What Do I Mean by Research Methods?
Your volume and frequency of research can vary depending on your level of knowledge, what sort of book you’re writing, and the sorts of information you’re collecting.
When I brought up this subject on Twitter, I got some responses from writers that horrified me a bit, though admittedly most of them were writing fiction, not nonfiction. One person suggested that I “just write” and only research facts if they were critical to the content. Another suggested doing practically no research and just letting my alpha reviewers catch any errors, even with nonfiction! I’m not going to lie: I shuddered a bit at such ideas.

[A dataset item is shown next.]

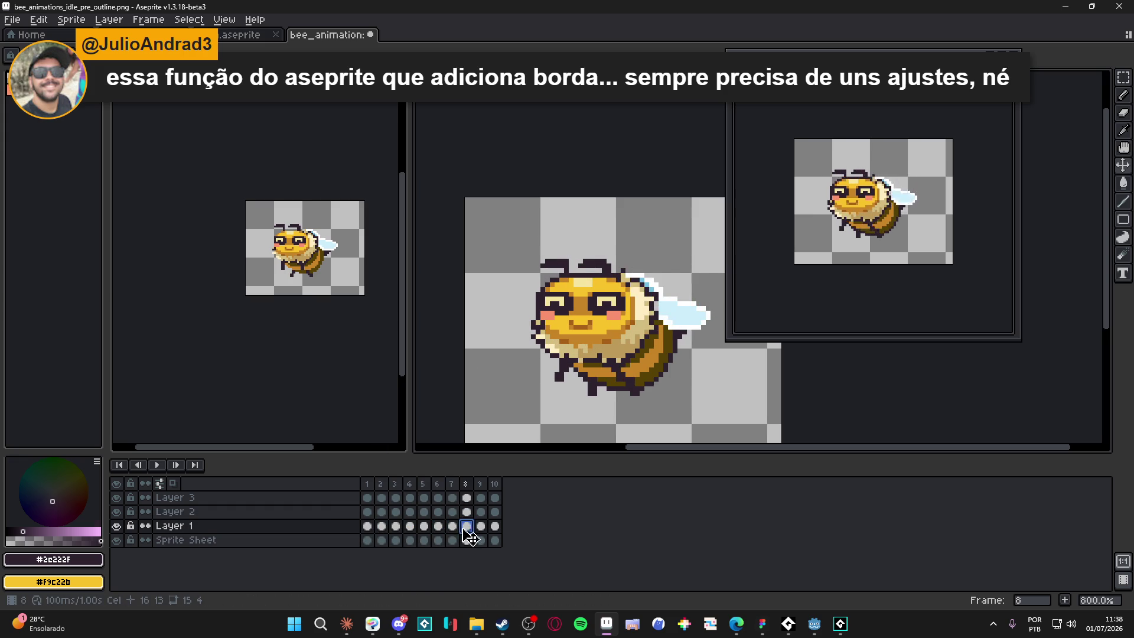
# - Compare frames 6 to 8, undo the accidental cel copy, and return to frame 8
pyautogui.press('Left')
pyautogui.press('Right')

These folks have obviously not written a lot of science fiction or space technology books.
The readers in those genres are well-educated, occasionally autodidactic, and very quick to jump on any error or (worse!) made-up “facts.” As my editor at Spaceflight Insider reminded me when I discussed the possibility of “winging it,” don’t.
Drinking from the Fire Hose
This has been my approach to space writing for a while now, both with fiction and nonfiction projects. I try to read as much as I can about a given topic before I feel informed enough to write about my given topic with confidence. Given my lack of scientific or engineering training, I might even read more than necessary just because I have a bit of an inferiority complex about writing such things for public consumption. I’ve been using this approach for the Mars book for a while now, and I’m getting tired. Eventually, my brain gets saturated, and I need to offload some of the data from my mind. So I’ve gone back to writing until I reach a point where I need to read a lot more about another aspect of my topic.
Reading a lot of books in a very short time (I think I read something like 15 books between January and March, plus dozens of internet articles) is what I’ve heard described as “drinking from a fire hose.” It’s exciting, but a bit overwhelming.
Researching as Needed
Having overstuffed my brain on several different topics–and bought another bookcase to handle the overflow in my library–I’m going to shift to a slightly different research mode.
Once you get familiar enough with a topic, through reading or experience, you can write at length in the direction you like. Then you only need to reach for a source outside your head when you need to confirm a particular fact or set of facts (do you happen to know, off the top of your head, the most common elements in lunar regolith? I don’t.).
It is entirely possible, given that I am neither a scientist nor an engineer by training, that I might get a fact or two in error here or there. Fortunately, I know enough engineers to serve as readers. I also know enough not to be egregiously wrong. I can get where I need to go with my book, which is about describing communities off Earth in such a way that liberal- and fine-arts majors can find jobs in them some day. As with my time at NASA, no one is paying me to build the space habitats. Be thankful.
As for those of you who believe you can write anything without doing any research, I wish you well. May your readers and critics be gently forgiving.